На сорок пятое утро моего заключения я лежала на койке, уставившись в потолок и пытаясь разглядеть в трещинах на штукатурке очертания предметов. В комнату вошла сиделка с подносом еды. Завтрак и обед полагалось есть в одиночестве, чтобы не утомлять наши хрупкие нервы общением.
Я покосилась на нее, избегая смотреть в глаза. Прямой взгляд сиделки расценивали как угрозу; это был верный способ на пару дней оказаться привязанной к кровати. На запястьях и щиколотках у меня начали образовываться мозоли. Кроме того, у меня только что закончилось ежемесячное кровотечение, во время которого мне не разрешалось ходить, чтобы не
Но благодаря этому вороватому взгляду я успела разглядеть в ее живых темных глазах под накрахмаленным белым чепчиком нечто, напомнившее мне о ком-то, кого я прежде знала. Возможно, я просто страстно мечтала о подруге. Даже такой.
Я не заслуживала друзей. Я была готова рассказать правду. Я закрыла глаза и наконец позволила воспоминанию развернуться полностью.

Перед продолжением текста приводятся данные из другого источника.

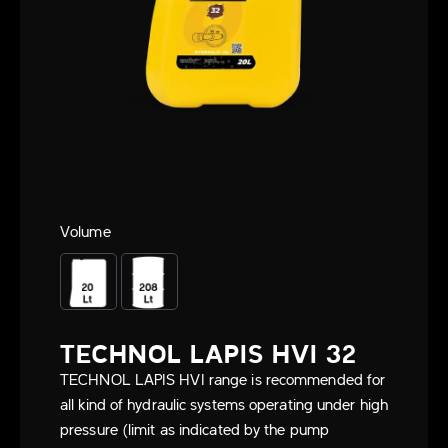
Volume
TECHNOL LAPIS HVI 32
TECHNOL LAPIS HVI range is recommended for
all kind of hydraulic systems operating under high
pressure (limit as indicated by the pump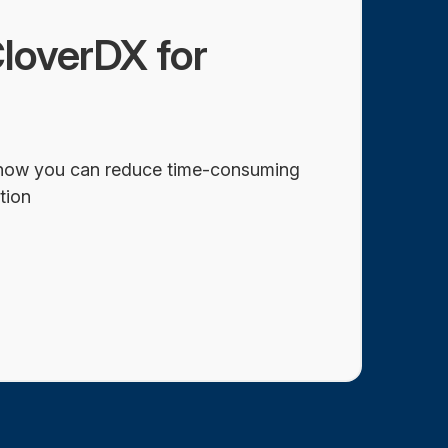
loverDX for
how you can reduce time-consuming
tion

– Могу я рассказать вам одну историю? Жюстина ее любила. Но на этот раз я расскажу, как все было на самом деле. Я всегда лгала Жюстине. Я хотела сделать мир красивее для нее. Мир уродлив. А без нее стал еще уродливее. Так вот. Слушайте. Мне нужен был Виктор. Мне нужно было, чтобы он меня полюбил. Так что я залезла на дерево и спустилась с гнездом, полным небесно-голубых яиц. Он взял первое яйцо и посмотрел сквозь него на солнце: «Смотри. Видно птенца». Он был прав. Скорлупа была прозрачной, и сквозь нее виднелись очертания свернувшегося в комочек птенца. «Мы как будто заглядываем в будущее», – сказала я. Но я ошиблась. Будущее открылось нам через несколько секунд.
Он опустил яйцо и вскрыл его с помощью ножа. Я испуганно вскрикнула, но он не обратил на меня внимания. Он отломил край скорлупы и поморщился, когда жидкость попала ему на пальцы. Он не любил пачкать руки. Копаться в телах, наверное, было неприятно. Должно быть, поэтому он задушил малыша Уильяма. Чтобы обойтись без крови.
Виктор вытащил из яйца птенца. Он прерывисто вздохнул, и я поняла вдруг, что он напуган. Он поднял на меня глаза – и я, не желая терять этот шанс на новую жизнь, кивнула, чтобы его подбодрить. «Я чувствую его сердце»,– сказал он. Птенец дернулся и задрожал, а потом застыл. Виктор вгляделся в него, потянул его за крошечные коготки, за крылья, которые никогда не расправятся. «Как яйцо поддерживало в нем жизнь? И куда, интересно, то, что делало его живым, пропало, когда сердце остановилось? Только что он был жив, а теперь это просто… предмет».